Just in Time for Giuliani, Evangelicals Rethink Divorce
Timing, as they say, is everything. In recent days, the religious right's discontent with the socially liberal, twice divorced and occasional cross-dressing Rudy Giuliani has begun to fuel rumors of a third party alternative for disgruntled Republican evangelicals. How convenient then for the self-proclaimed mayor of 9/11 that evangelicals themselves are now reconsidering their prohibition on divorce.
That's the story in the current issue of Time magazine. Citing an article by British Evangelical scholar David Instone-Brewer in the influential Christianity Today, Time describes a new flexibility among evangelicals in interpreting two key scriptural citations previously seen as barring virtually all divorce. Analyzing both the history and semantics of the citations (apparently, the biblical equivalent of what the meaning of "is" is), Instone-Brewer argues that the "plain sense" of limiting divorce to cases involving adultery and non-Christian spouses isn't as plain as it seems.
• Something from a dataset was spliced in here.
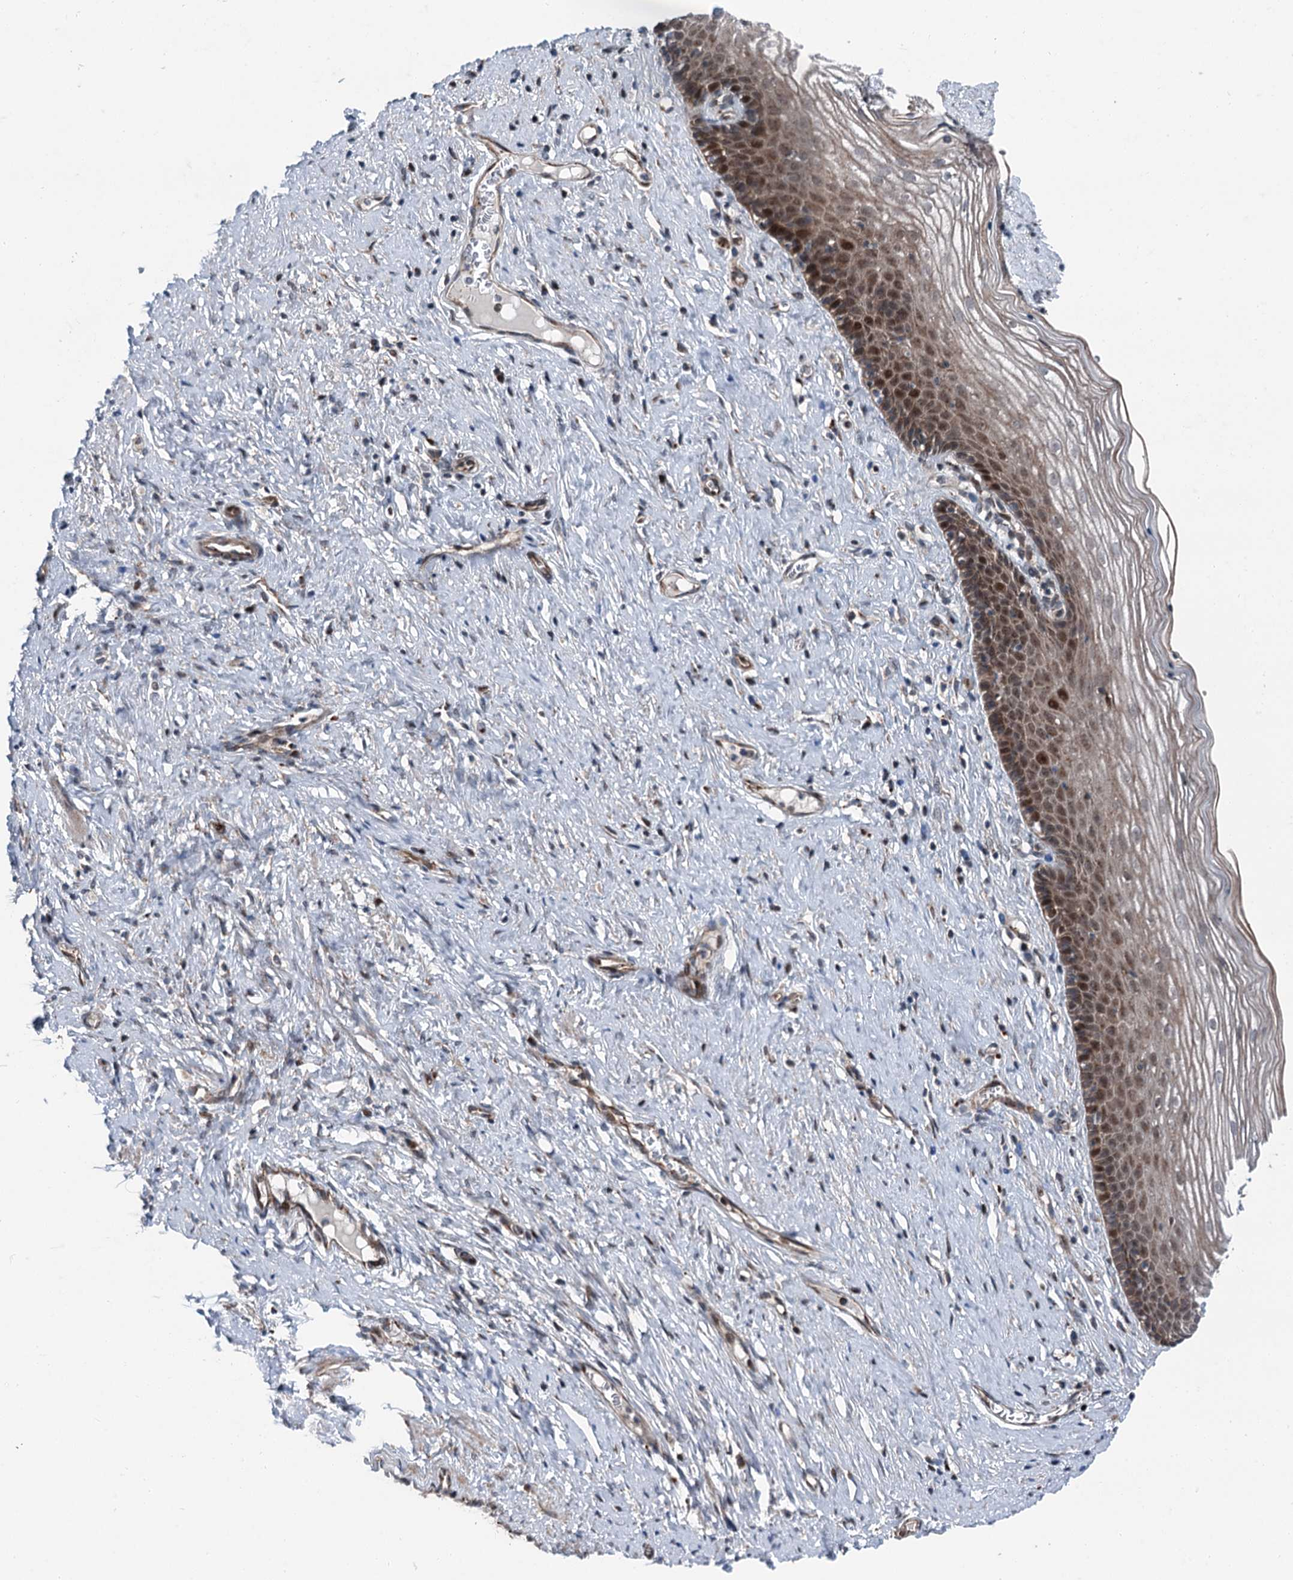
{"staining": {"intensity": "weak", "quantity": ">75%", "location": "cytoplasmic/membranous"}, "tissue": "cervix", "cell_type": "Glandular cells", "image_type": "normal", "snomed": [{"axis": "morphology", "description": "Normal tissue, NOS"}, {"axis": "topography", "description": "Cervix"}], "caption": "Weak cytoplasmic/membranous protein expression is seen in approximately >75% of glandular cells in cervix.", "gene": "POLR1D", "patient": {"sex": "female", "age": 42}}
And not a moment too soon for Rudy Giuliani. In early October, a Rasmussen poll showed that 27% of Republicans would vote for conservative Christian third party rather than the GOP should Giuliani win the nomination. A more recent survey by the Pew Research Center showed that 55% of white evangelicals "said they would consider a conservative who ran as a third-party candidate" faced with a choice between Hillary Clinton and Rudy Giuliani. (Evangelicals constitute 34% of voters supporting or leaning towards the GOP.) And just weeks ago, leaders of national evangelical groups including James Dobson of Focus on the Family, Tony Perkins of the Family Research Council and conservative godfather Richard Viguerie met in Salt Lake City to consider a third party alternative to Giuliani. While former Arkansas Governor and Baptist minister Mike Huckabee continues to build evangelical support, Giuliani garnered less than 2% in the straw poll the recent Values Voter Summit.
While 60% of the reader reaction to the controversial Christianity Today piece was negative, events on the ground suggest that evangelicals like other conservatives are being mugged by reality. After all, the divorce rate among evangelicals not only tops the national average but at 34% is the highest of any faith group, according to the Barna Research Group. Divorce rates are highest in precisely those red states that voted for George W Bush. (As the New York Times noted in 2004, to avoid splitting up, couples should move to Massachusetts, which features the lowest divorce rate in the country.)
Evangelicals may yet reject Rudy Giuliani and his serial marriages. But at a minimum, in opposing his candidacy over his divorces, they should not cast the first the stone.
UPDATE: Not 24 hours after this piece was posted, Giuliani received the endorsement of Christian Broadcasting Network head Pat Robertson. Robertson deemed the pro-choice New Yorker "more than acceptable to people of faith."